(Data for the task Opens)

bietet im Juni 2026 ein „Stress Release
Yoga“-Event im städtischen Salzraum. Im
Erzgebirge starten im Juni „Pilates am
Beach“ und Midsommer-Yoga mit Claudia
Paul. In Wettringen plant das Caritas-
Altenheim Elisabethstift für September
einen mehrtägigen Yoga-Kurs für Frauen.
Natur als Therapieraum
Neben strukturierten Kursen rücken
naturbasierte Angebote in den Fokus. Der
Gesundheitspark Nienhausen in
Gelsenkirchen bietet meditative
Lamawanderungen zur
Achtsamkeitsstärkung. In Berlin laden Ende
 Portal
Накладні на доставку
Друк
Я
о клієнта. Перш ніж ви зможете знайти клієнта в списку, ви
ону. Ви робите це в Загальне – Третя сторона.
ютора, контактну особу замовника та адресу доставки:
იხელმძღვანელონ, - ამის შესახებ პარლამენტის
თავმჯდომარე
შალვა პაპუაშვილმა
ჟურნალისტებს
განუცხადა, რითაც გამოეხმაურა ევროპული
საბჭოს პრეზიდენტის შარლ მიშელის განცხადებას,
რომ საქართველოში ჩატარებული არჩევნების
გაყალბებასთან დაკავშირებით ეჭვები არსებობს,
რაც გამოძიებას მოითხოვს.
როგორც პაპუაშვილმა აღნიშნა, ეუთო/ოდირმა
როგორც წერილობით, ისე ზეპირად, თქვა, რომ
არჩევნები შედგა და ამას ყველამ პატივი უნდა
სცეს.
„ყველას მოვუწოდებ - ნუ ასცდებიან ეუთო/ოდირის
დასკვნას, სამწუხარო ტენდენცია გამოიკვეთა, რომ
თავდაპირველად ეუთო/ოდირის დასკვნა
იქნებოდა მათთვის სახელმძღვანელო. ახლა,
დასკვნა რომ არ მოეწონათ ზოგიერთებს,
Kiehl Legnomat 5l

(Data for the task Closes)

→ Problem to work on:
Stop after the line containing "Gelsenkirchen bietet meditative": print exactly the lines from the start of the entries above up to it, that line included.

→ Task answer:
bietet im Juni 2026 ein „Stress Release
Yoga“-Event im städtischen Salzraum. Im
Erzgebirge starten im Juni „Pilates am
Beach“ und Midsommer-Yoga mit Claudia
Paul. In Wettringen plant das Caritas-
Altenheim Elisabethstift für September
einen mehrtägigen Yoga-Kurs für Frauen.
Natur als Therapieraum
Neben strukturierten Kursen rücken
naturbasierte Angebote in den Fokus. Der
Gesundheitspark Nienhausen in
Gelsenkirchen bietet meditative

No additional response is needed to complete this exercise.